▸ Task goal
Rewrite the lines of every item below, replacing "common name" with "vernacular name" and keeping everything else unchanged. Omit the pictures from your answer.

▸ Information provided
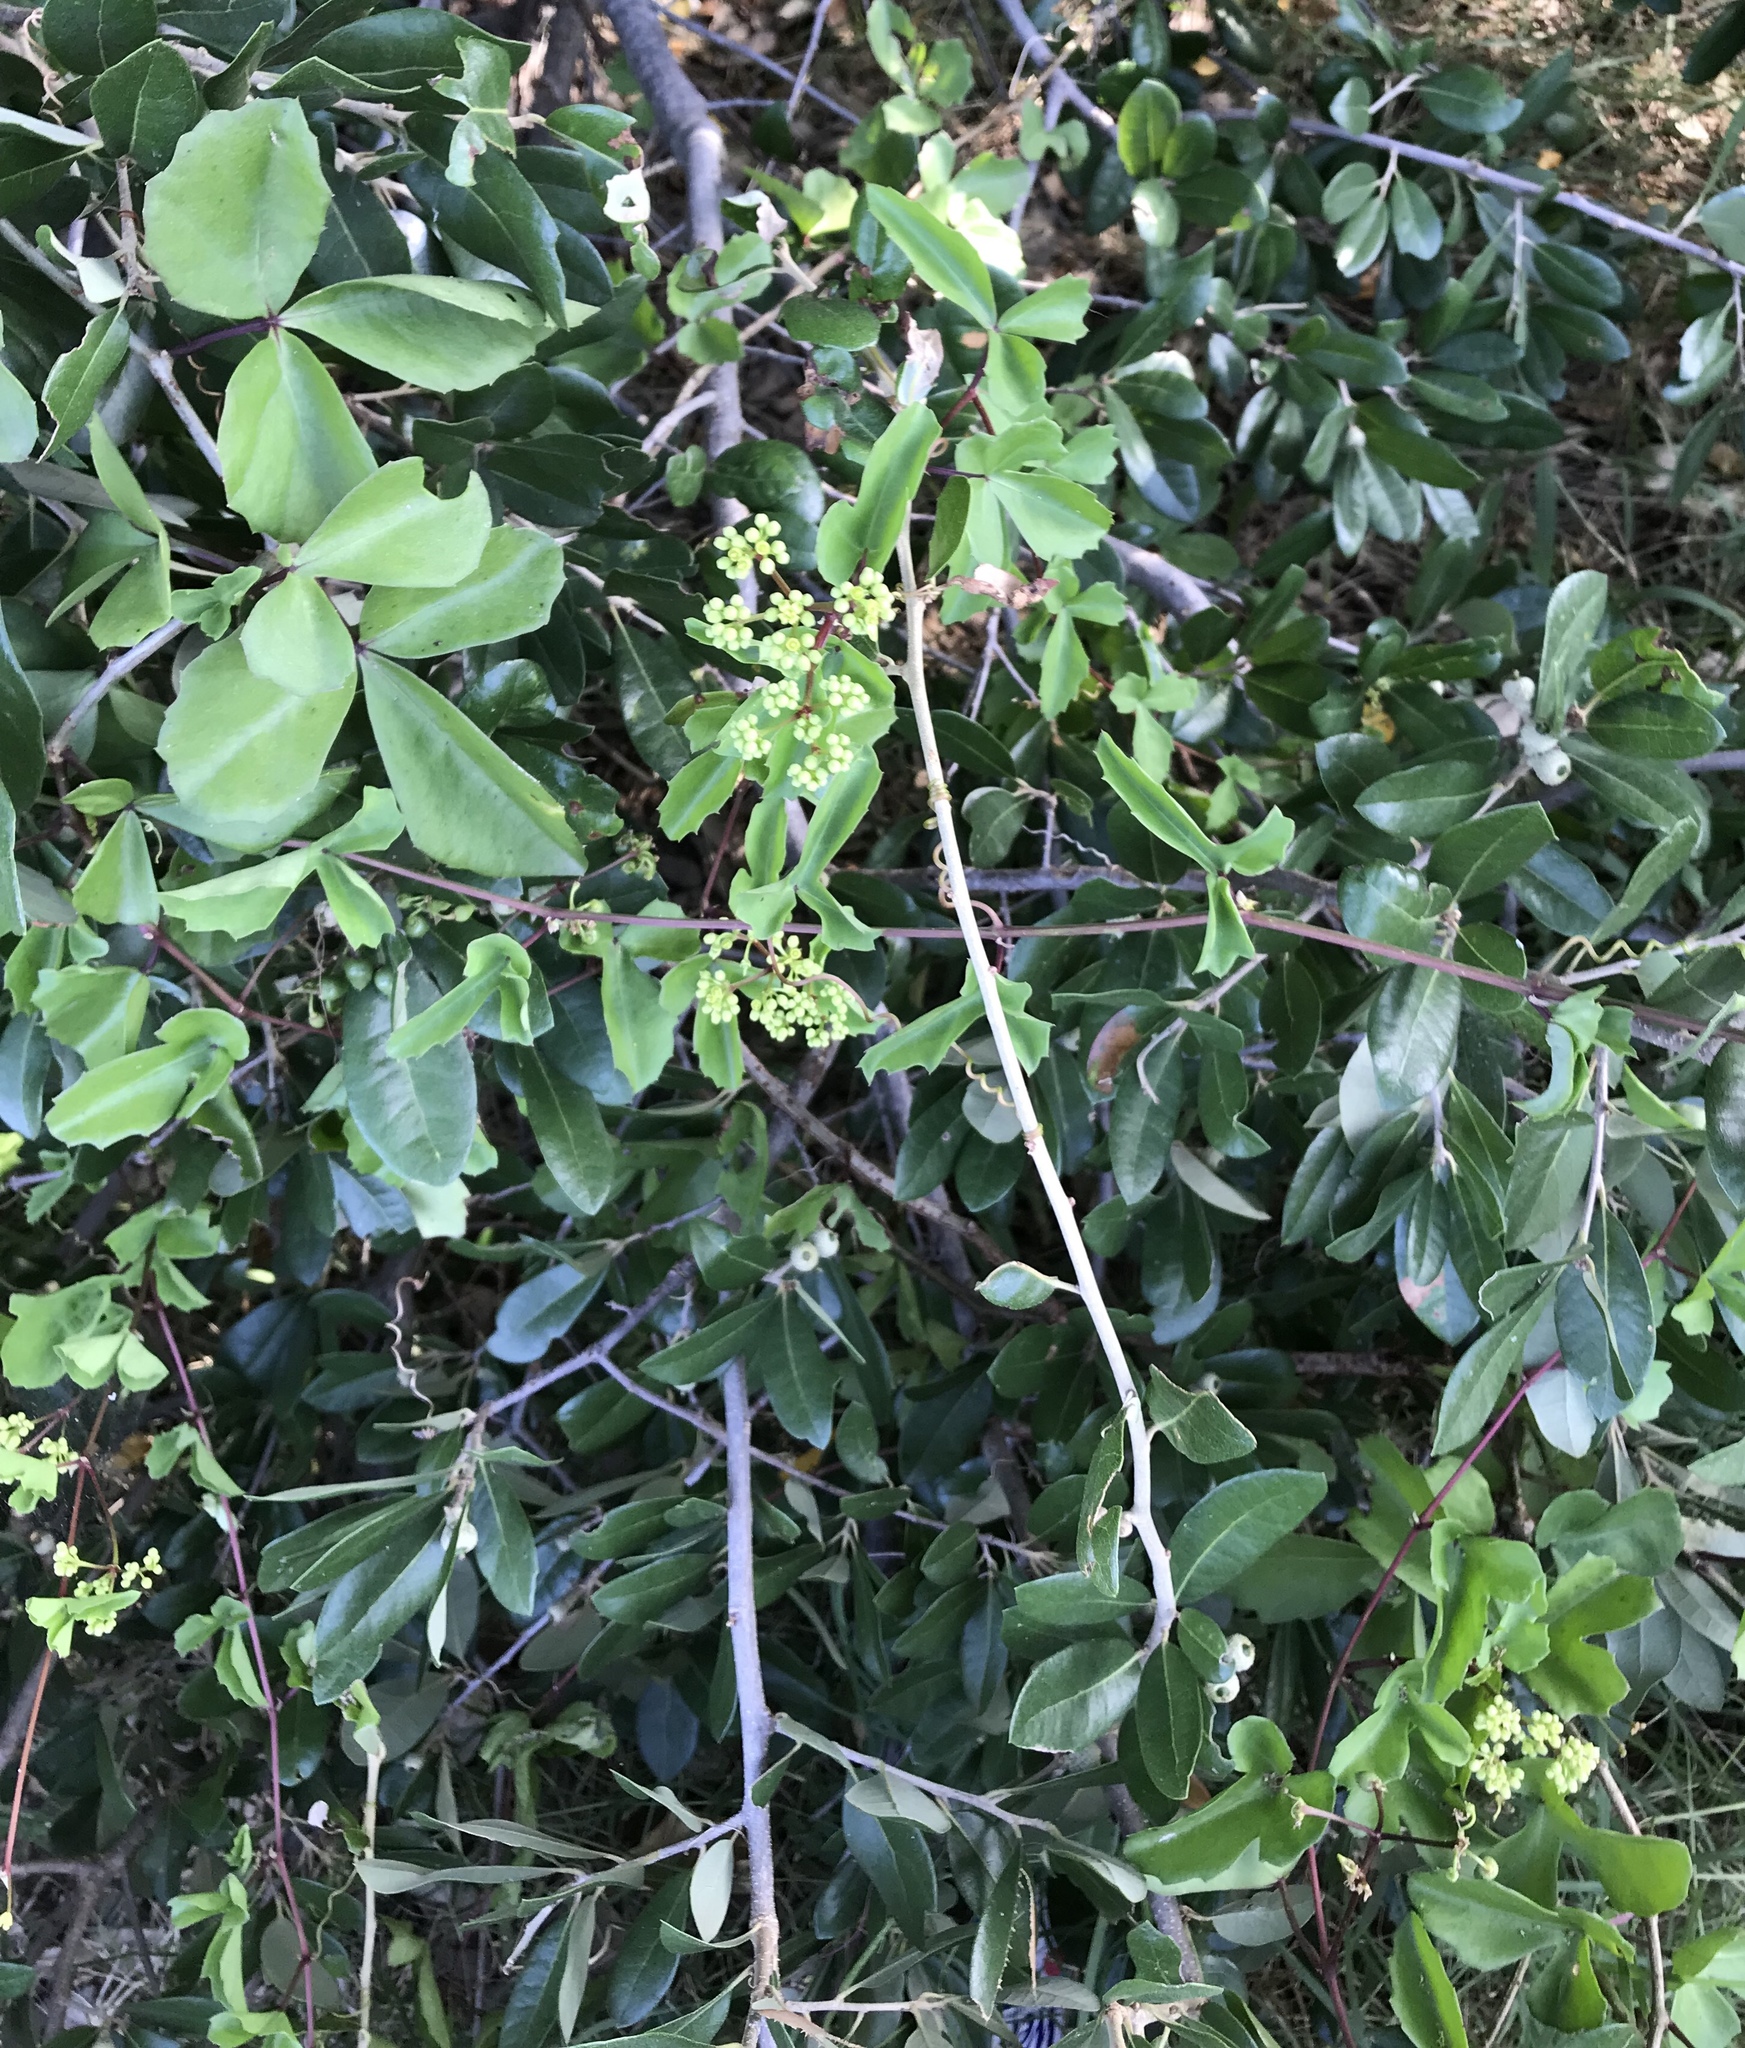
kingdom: Plantae
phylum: Tracheophyta
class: Magnoliopsida
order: Vitales
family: Vitaceae
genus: Cissus
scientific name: Cissus trifoliata
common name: Vine-sorrel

▸ Complete answer
kingdom: Plantae
phylum: Tracheophyta
class: Magnoliopsida
order: Vitales
family: Vitaceae
genus: Cissus
scientific name: Cissus trifoliata
vernacular name: Vine-sorrel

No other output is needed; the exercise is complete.